■ **TASK TO COMPLETE**
Count the lines in the records that follow which contain the string "MyISAM", matching case exactly, and give only the number.

■ **DATA FOR THIS TASK**
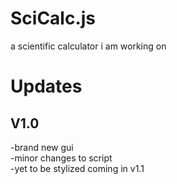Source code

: # SciCalc.js
a scientific calculator i am working on

# Updates

## V1.0
-brand new gui <br/>
-minor changes to script <br/>
-yet to be stylized coming in v1.1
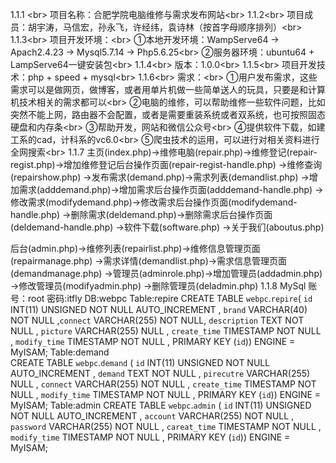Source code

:1.1.1 \<br>
项目名称：合肥学院电脑维修与需求发布网站\<br>
1.1.2\<br>
项目成员：胡宇涛，马信宏，孙永飞，许经纬，袁诗林（按首字母顺序排列）\<br>
1.1.3\<br>
项目开发环境：\<br>
①本地开发环境：WampServe64 -> Apach2.4.23 ->  Mysql5.7.14 -> Php5.6.25\<br>
②服务器环境：ubuntu64 + LampServe64一键安装包\<br>
1.1.4\<br>
版本：1.0.0\<br>
1.1.5\<br>
项目开发技术：php + speed + mysql\<br>
1.1.6\<br>
需求：\<br>
①用户发布需求，这些需求可以是做网页，做博客，或者用单片机做一些简单送人的玩具，只要是和计算机技术相关的需求都可以\<br>
②电脑的维修，可以帮助维修一些软件问题，比如突然不能上网，路由器不会配置，或者是需要重装系统或者双系统，也可按照固态硬盘和内存条\<br>
③帮助开发，网站和微信公众号\<br>
④提供软件下载，如建工系的cad，计科系的vc6.0\<br>
⑤爬虫技术的运用，可以进行对相关资料进行全网搜索\<br>
1.1.7
主页(index.php)->维修电脑(repair.php)->维修登记(repair-regist.php)->增加维修登记后台操作页面(repair-regist-handle.php)
									 ->维修查询(repairshow.php)
			   ->发布需求(demand.php)->需求列表(demandlist.php)
									 ->增加需求(adddemand.php)->增加需求后台操作页面(adddemand-handle.php)
									 ->修改需求(modifydemand.php)->修改需求后台操作页面(modifydemand-handle.php)
									 ->删除需求(deldemand.php)->删除需求后台操作页面(deldemand-handle.php)
			   ->软件下载(software.php)
			   ->关于我们(aboutus.php)
			   
后台(admin.php)->维修列表(repairlist.php)->维修信息管理页面(repairmanage.php)
			   ->需求详情(demandlist.php)->需求信息管理页面(demandmanage.php)
			   ->管理员(adminrole.php)->增加管理员(addadmin.php)
									  ->修改管理员(modifyadmin.php)
									  ->删除管理员(deladmin.php)
1.1.8
MySql
账号：root 密码:itfly
DB:webpc
Table:repire
CREATE TABLE `webpc`.`repire`( `id` INT(11) UNSIGNED NOT NULL AUTO_INCREMENT , `brand` VARCHAR(40) NOT NULL ,`connect` VARCHAR(255) NOT NULL, `description` TEXT NOT NULL , `picture` VARCHAR(255) NULL , `create_time` TIMESTAMP NOT NULL , `modify_time` TIMESTAMP NOT NULL , PRIMARY KEY (`id`)) ENGINE = MyISAM; 
Table:demand		
CREATE TABLE `webpc`.`demand` ( `id` INT(11) UNSIGNED NOT NULL AUTO_INCREMENT , `demand` TEXT NOT NULL , `pirecutre` VARCHAR(255) NULL , `connect` VARCHAR(255) NOT NULL , `create_time` TIMESTAMP NOT NULL , `modify_time` TIMESTAMP NOT NULL , PRIMARY KEY (`id`)) ENGINE = MyISAM; 
Table:admin
CREATE TABLE `webpc`.`admin` ( `id` INT(11) UNSIGNED NOT NULL AUTO_INCREMENT , `account` VARCHAR(255) NOT NULL , `password` VARCHAR(255) NOT NULL , `careat_time` TIMESTAMP NOT NULL , `modify_time` TIMESTAMP NOT NULL , PRIMARY KEY (`id`)) ENGINE = MyISAM; 

							  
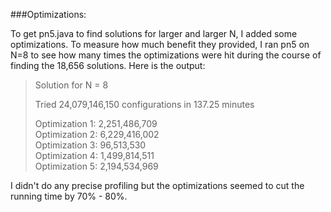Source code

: ###Optimizations:

To get pn5.java to find solutions for larger and larger N, I added some optimizations. To measure how much benefit they provided, I ran pn5 on N=8 to see how many times the optimizations were hit during the course of finding the 18,656 solutions. Here is the output:

>
>Solution for N = 8
>
>Tried 24,079,146,150 configurations in 137.25 minutes
>
>Optimization 1: 2,251,486,709  
>Optimization 2: 6,229,416,002  
>Optimization 3: 96,513,530  
>Optimization 4: 1,499,814,511  
>Optimization 5: 2,194,534,969  
>

I didn't do any precise profiling but the optimizations seemed to cut the running time by 70% - 80%.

■ **FINAL ANSWER**
3